In a lawsuit filed under the federal Voting Rights Act, two Yakima citizens today charged that the City of Yakima’s election system unlawfully dilutes the Latino vote and effectively prevents Latinos from meaningful participation in City Council elections. 

The suit was brought by Yakima residents Mateo Arteaga, a university administrator, and Rogelio Montes, a student at Yakima Valley College. The ACLU and prominent voting rights expert Joaquin Avila filed the case on behalf of the plaintiffs in U.S. District Court in Eastern Washington. Although Voting Rights Act lawsuits have forced reforms in many cities’ election systems across the country, this case is the first such suit in Washington state.

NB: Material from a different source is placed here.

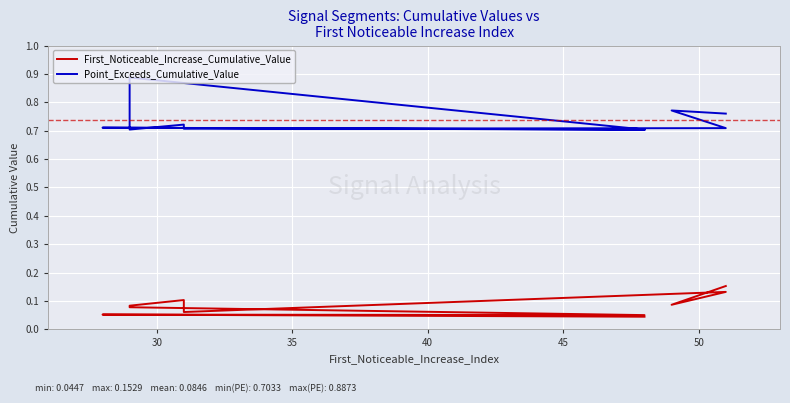

True or false: First_Noticeable_Increase_Cumulative_Value has a value of 0.1 at 35.

False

The seven members of the Yakima City Council are all elected “at-large,” with every voting resident of the city casting their vote for each council member whether they live in the council member’s district or not.  This has caused the Latino community’s voting strength to be impermissibly diluted.  As a result, although Latino residents comprise 41% of Yakima’s population and more than 22% of its citizen voting-age population, no Latino candidate has ever won an election for a seat on the city council. 

“The Latino community is a significant portion of the city’s population, yet their interests are not adequately represented on the Yakima City Council. All voices of the community need to be represented on the city council,” said ACLU of Washington legal director Sarah Dunne.

The lawsuit says Yakima’s election system violates Section 2 of the Voting Rights Act because it impermissibly dilutes the Latino vote, consistently allows the majority population’s bloc voting to defeat the candidates preferred by Latino voters, and deprives Latinos of an equal opportunity to elect representatives of their choice. The ACLU sent a letter to the Yakima City Council in December 2010, and another on August 13, 2012, pointing out that its election system violated the Voting Rights Act and urging the City of Yakima to adopt a true district-based election system wherein only voters in a particular district vote for the representative of that district. The city council has declined to do so.

The suit seeks a declaration that the at-large method of electing Yakima City Council members violates the Voting Rights Act and to have the court order the City to implement a district-based election system that complies with Section 2 of the Act.

Attorneys representing the plaintiffs are ACLU-WA staff attorneys Sarah Dunne and La Rond Baker, Joaquin Avila of the Law Firm of Joaquin Avila, and Laughlin McDonald of the ACLU Voting Rights Project, and ACLU cooperating attorneys Kevin Hamilton and Noah Purcell of the firm Perkins Coie.